Likelihood Calculation

Direct Calculation of the Joint Probability

Fig 1 Sample tree

This is the approach implemented in the wrightscape project matrix_method.c. Consider an example phylogenetic tree (Fig 1) over which a stochastic process describes the evolution of trait x, defined by the transition probability rate w. Then the joint probability for a set of observed traits under this process can be written:

\begin{align} P(x_1, x_2, x_3, x_4) =& \int d x_7 \Biggl[ \left[ \int d x_5 w(x_7, x_5, t_5) w(x_5, x_1, t_1) w(x_5, x_2, t_1) \right] \\ & \times \left[ \int d x_6 w(x_7, x_6, t_6) w(x_6, x_3, t_3) w(x_6, x_4, t_3) \right] P(x_7) \Biggr] \end{align}

The transition density from any state to any state can be represented as a matrix over the domain of the integral. So at each node, we have a transition probability of entering any state that node can assume from any state from which its ancestor could assume. Though we have an analytical expression for this probability, we must evaluate it n² times for each matrix, then perform the matrix multiplications that are the equivalent discretization of the integral formulation above. If the tips are known they are represented instead by a single column of that matrix – i.e. transitions from any state to the known tip state. So:
Taking the element-wise product (denoted *) of the tip vectors times the matrix (chalkboard boldface) of the internal node prunes that node down to a single vector, and this can be recursed:

\int d x_5 w(x_7, x_5, t_5) w(x_5, x_1, t_1) w(x_5, x_2, t_1) \approx \mathbb{W}_5 (\vec W_1 * \vec W_2) \to \vec W_5

See implementation in the code, matrix_method.c.
While the discretization is substantially faster than the numerical integration, since it reduces the problem to a series of matrix products (note that given the root note and all tip nodes, then this produces a joint probability as a single scalar. Unknown tips results in a tensor, indicating the dimensionality of the full data space).
Most of the time is spent computing the elements of the matrices at each node, see Yesterday’s entry, which reduces performance to substantially below that of the linear likelihood schemes compared in that model. The advantage of this approach is that the W matrices can be computed in principle for any process, and once computed the actual calculation of the joint probability (the recursive integrals) occurs very fast, even for reasonably large grids. (No matrix inversion, just products!) It is rather the calculation of each element of the matrix separately that is both the rate limiting step and leads to poor (quadratic) scaling of compute time with increasing grid resolution. This leads us to consider some other approaches:

### Given a painting

Given a painting we can determine the likelihood of this regimes model (mixtures of OUs) with given parameter values (i.e. using the OUCH framework). For instance, if we assume as OUCH does, that for OU processes, *d**X* = α(θ − X)*d**t* + σ*d**B*_t,

sigma and alpha are global parameters but there can be different values of theta under regimes, then the joint probability is still multivariate normal, so its likelihood is given by

f_X(x) = \frac{1}{ (2\pi)^{k/2}|\Sigma|^{1/2} } \exp\!\Big( {-\tfrac{1}{2}}(x-\mu)’\Sigma^{-1}(x-\mu) \Big),

The addition of regimes with different thetas alters the calculation of the means, which can still be done using the solution to the expectation of the OU process. For instance, a tip that has spent time t₁ in regime 1 followed by time t₂ in regime 2 has expectation:

E(X) = (X_0 e^{-\alpha_1 t_1} + \theta_1) e^{\alpha_2 t_2} + \theta_2

and so forth. If we assume alpha and sigma are the same for all processes than the variance calculation is unaltered. We could also generalize this to allow regimes to change at points other than nodes, though in practice this may be unimportant. For varying alpha and sigma, we would need to modify the variance calculation (will hopefully write down soon). So all this is well implemented given the tree, but our desire is to avoid having to specify a painting.

━━━━━━━━━━━━━━━━━━━━

Can you write out, word for word, the passage of the likelihood calculation page from "The addition of" up to and including "specify a painting."? The entries below the likelihood calculation page come from a separate source.

» **Excerpted data**

━━━━━━━━━━━━━━━━━━━━

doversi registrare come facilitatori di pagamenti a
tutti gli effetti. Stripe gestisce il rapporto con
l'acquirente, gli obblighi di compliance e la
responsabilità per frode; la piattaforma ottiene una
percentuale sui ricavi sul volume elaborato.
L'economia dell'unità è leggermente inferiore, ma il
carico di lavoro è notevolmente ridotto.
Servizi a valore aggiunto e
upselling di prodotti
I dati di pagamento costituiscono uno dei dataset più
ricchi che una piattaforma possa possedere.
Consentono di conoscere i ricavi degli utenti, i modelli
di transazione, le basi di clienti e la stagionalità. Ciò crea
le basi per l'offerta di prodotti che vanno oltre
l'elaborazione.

━━━━━━━━━━━━━━━━━━━━

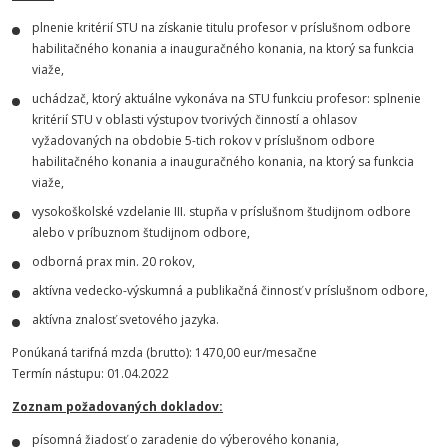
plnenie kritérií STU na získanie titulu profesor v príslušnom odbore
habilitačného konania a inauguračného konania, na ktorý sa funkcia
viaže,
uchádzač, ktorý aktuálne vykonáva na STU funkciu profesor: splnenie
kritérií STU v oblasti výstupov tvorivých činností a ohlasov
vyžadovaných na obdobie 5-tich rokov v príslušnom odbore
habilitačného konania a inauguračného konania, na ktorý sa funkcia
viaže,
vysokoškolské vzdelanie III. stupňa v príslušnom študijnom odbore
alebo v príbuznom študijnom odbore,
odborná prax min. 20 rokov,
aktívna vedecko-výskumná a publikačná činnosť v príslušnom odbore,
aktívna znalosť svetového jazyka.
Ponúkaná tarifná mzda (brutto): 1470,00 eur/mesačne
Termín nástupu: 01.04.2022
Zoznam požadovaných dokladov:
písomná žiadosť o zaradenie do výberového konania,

━━━━━━━━━━━━━━━━━━━━

» **Task output**
The addition of regimes with different thetas alters the calculation of the means, which can still be done using the solution to the expectation of the OU process. For instance, a tip that has spent time t₁ in regime 1 followed by time t₂ in regime 2 has expectation:

E(X) = (X_0 e^{-\alpha_1 t_1} + \theta_1) e^{\alpha_2 t_2} + \theta_2

and so forth. If we assume alpha and sigma are the same for all processes than the variance calculation is unaltered. We could also generalize this to allow regimes to change at points other than nodes, though in practice this may be unimportant. For varying alpha and sigma, we would need to modify the variance calculation (will hopefully write down soon). So all this is well implemented given the tree, but our desire is to avoid having to specify a painting.